Labour councillor Mike Rowley, Board Member for Housing, Oxford City Council, said: “It is time Government recognises the urgent need for genuinely affordable housing for the salary levels that are typical of middle professionals in cities like Oxford. An average house price of £450,000 is simply out of reach for purchase by people typically earning £30-40,000 a year. The plans we are unveiling today will help to address that. However, radical changes in land acquisition policies are essential along with the removal of the borrowing cap on local authorities.
“Our city -; our universities, hospitals, shops and manufacturers all have workers who need to be able to afford to settle down in the area. We’re doing what we can, and this is helped where our major institutions and biggest employers who also own housing land join us in finding shared solutions, including for their own staff.
“We don’t have enough spare land in the city to build all the homes we need, so a big part of the solution is the cooperation of our neighbouring areas in supporting house building in their areas. Of the 30,000 new homes we know Oxford needs over the coming years, 8,000 of those can be built in the city, with the rest in neighbouring areas.”
A minimum of 2050 affordable homes are targeted to be built in the city between the current financial year and 2022/23, 530 of which will be delivered by the council-owned Oxford Housing Company Limited (OHCL). Current and planned developments include Barton Park, Oxpens, Northern Gateway, Blackbird Leys district centre, and Littlemore Park, among others.
Over the past four years, the council spent £17 million delivering a range of affordable homes including social rented, affordable rented and shared ownership homes. However, the next four years (to 2021/22) will see a significant rise in spending to £64 million as the council steps up its ambition to provide more affordable housing to meet the city’s needs.

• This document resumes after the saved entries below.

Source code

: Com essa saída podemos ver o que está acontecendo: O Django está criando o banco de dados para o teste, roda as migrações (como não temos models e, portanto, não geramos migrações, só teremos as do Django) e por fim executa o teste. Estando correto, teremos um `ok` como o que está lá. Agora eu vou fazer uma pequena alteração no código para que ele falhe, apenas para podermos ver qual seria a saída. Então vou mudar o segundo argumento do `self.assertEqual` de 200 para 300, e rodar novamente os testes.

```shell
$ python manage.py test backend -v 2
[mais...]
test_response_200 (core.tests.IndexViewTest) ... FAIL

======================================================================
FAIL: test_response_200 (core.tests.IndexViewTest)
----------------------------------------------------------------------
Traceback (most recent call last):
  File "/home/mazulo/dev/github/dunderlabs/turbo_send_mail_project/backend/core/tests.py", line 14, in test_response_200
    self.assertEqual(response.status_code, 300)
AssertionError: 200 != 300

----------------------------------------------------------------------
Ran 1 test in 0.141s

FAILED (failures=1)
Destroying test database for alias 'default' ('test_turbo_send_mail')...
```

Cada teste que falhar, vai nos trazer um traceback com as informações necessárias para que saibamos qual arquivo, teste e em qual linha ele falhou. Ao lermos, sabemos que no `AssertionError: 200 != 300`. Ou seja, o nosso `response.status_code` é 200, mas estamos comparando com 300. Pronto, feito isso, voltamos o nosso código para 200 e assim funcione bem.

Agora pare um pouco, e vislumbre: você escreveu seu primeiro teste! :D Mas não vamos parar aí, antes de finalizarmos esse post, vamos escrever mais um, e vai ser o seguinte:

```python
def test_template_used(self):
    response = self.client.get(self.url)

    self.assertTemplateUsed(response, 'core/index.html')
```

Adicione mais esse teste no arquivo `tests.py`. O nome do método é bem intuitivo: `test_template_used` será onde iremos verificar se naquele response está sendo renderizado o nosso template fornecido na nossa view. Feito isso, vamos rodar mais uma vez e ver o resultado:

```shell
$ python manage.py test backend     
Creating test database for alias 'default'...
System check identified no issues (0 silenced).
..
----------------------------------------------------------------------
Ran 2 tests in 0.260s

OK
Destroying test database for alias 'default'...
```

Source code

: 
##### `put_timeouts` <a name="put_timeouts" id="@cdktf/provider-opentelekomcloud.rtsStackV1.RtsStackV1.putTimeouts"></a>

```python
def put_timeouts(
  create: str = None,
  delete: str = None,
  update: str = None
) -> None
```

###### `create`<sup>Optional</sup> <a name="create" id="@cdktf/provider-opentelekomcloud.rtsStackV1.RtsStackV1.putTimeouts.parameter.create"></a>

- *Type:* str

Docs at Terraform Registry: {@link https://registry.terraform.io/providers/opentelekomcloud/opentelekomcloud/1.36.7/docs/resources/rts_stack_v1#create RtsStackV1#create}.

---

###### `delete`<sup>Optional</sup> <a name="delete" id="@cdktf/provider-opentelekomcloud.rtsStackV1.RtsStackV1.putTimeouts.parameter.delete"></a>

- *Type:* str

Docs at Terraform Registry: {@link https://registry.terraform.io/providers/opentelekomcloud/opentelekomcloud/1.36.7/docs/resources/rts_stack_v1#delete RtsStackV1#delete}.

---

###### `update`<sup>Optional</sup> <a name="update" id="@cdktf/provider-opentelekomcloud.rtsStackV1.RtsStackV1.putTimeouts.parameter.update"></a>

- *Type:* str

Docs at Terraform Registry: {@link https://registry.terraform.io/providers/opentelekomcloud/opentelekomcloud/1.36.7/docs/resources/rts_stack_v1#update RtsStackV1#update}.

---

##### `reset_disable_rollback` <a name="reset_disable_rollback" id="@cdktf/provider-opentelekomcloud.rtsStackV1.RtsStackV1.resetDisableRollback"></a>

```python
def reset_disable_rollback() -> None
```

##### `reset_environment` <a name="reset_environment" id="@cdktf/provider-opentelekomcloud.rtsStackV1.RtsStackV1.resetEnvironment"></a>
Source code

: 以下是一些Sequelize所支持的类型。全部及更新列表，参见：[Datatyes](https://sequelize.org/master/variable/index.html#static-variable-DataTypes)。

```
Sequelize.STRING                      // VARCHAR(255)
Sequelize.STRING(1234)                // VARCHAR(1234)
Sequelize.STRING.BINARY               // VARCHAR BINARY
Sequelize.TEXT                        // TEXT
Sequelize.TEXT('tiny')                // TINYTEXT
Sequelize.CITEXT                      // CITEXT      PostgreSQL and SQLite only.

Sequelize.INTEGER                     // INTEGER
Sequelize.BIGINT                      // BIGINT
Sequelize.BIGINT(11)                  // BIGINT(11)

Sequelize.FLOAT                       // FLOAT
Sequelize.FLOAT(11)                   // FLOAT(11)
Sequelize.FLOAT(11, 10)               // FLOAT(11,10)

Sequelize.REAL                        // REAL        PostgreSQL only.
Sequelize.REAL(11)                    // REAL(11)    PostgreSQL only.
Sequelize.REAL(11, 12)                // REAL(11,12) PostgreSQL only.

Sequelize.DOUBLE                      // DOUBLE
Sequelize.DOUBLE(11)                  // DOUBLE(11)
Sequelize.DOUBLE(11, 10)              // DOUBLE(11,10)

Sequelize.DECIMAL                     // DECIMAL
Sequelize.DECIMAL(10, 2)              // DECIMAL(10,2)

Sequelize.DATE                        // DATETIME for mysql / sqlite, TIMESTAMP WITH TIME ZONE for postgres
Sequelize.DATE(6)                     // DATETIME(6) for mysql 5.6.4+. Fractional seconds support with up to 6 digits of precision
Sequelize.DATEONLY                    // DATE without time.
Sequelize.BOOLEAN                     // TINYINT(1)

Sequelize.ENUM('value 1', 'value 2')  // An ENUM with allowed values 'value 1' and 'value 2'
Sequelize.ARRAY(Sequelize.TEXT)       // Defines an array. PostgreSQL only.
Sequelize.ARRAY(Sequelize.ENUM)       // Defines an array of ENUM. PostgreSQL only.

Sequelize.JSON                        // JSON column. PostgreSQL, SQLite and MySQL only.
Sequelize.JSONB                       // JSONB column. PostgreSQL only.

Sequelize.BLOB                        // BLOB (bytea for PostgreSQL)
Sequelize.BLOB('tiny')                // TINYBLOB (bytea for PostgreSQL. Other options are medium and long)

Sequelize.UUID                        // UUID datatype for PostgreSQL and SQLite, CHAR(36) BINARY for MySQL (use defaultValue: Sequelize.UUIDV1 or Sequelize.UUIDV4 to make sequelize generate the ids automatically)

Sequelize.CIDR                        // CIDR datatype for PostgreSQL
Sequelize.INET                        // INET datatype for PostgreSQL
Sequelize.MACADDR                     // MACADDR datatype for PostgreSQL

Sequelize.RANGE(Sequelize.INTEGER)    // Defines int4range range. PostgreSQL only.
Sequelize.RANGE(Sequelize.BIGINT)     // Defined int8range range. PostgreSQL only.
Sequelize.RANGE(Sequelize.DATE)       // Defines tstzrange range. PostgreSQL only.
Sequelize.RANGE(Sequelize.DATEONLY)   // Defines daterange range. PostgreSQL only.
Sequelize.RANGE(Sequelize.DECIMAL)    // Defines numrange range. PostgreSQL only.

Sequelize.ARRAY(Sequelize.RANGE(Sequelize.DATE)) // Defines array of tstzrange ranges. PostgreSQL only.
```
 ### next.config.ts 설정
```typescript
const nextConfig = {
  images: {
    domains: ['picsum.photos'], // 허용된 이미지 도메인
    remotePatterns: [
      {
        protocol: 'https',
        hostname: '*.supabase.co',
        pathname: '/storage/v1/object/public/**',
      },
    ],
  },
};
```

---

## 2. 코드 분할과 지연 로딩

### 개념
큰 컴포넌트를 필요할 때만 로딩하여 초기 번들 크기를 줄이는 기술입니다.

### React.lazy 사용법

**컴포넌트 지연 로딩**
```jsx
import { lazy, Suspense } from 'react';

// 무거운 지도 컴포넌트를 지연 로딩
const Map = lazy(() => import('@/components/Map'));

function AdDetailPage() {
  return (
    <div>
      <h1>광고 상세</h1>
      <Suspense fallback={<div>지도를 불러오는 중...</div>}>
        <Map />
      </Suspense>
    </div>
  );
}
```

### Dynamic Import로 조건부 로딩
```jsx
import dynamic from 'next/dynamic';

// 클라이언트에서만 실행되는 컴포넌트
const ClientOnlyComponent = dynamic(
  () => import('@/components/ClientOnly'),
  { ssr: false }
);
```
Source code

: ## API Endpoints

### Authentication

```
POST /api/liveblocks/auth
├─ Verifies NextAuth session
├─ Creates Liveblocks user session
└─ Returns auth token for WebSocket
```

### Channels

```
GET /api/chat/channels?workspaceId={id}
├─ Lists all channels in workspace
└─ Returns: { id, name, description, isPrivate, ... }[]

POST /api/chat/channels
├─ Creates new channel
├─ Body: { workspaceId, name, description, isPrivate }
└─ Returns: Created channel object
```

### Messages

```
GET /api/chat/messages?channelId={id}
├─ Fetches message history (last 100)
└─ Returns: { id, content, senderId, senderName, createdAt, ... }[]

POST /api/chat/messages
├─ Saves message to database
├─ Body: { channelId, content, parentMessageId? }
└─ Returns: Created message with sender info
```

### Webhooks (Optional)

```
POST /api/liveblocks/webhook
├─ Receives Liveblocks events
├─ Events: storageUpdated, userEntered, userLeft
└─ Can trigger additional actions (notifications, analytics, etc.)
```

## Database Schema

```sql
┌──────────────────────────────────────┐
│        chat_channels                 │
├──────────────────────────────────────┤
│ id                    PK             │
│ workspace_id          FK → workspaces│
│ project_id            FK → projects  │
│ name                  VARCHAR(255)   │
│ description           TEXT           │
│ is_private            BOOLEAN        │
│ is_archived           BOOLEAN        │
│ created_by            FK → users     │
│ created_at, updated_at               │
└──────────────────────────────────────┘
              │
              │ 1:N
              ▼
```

Beyond 2022/23, OHCL is already planning the delivery of a further 500 affordable homes as part of regeneration schemes in the city. Utilising the Council’s ability to borrow, the establishment of the housing company will give the Council greater flexibility in delivering affordable homes on difficult sites.
Key employment sectors in Oxford are already facing significant challenges in recruiting and retaining staff as a result of the lack of access to and availability of affordable housing. The high house prices and rents mean that intermediate housing options such as the government’s ‘Starter Homes’ would still be out of reach for many key workers.
The new Local Plan proposes to support some of the major employers, in Oxford – such as the universities, BMW and the NHS – to meet their employees needs by allowing staff housing schemes on land they own with a significantly reduced, or zero element of social rent housing required. The council would prefer that such schemes prioritise homes for rent, such as affordable rent, and ensure that homes remain affordable in perpetuity.
More affordable housing is expected to be delivered by private developers in line with the council’s 50 per cent affordable homes policy for all new housing developments of more than 10 units. This is one of the more stretching targets among UK local authorities.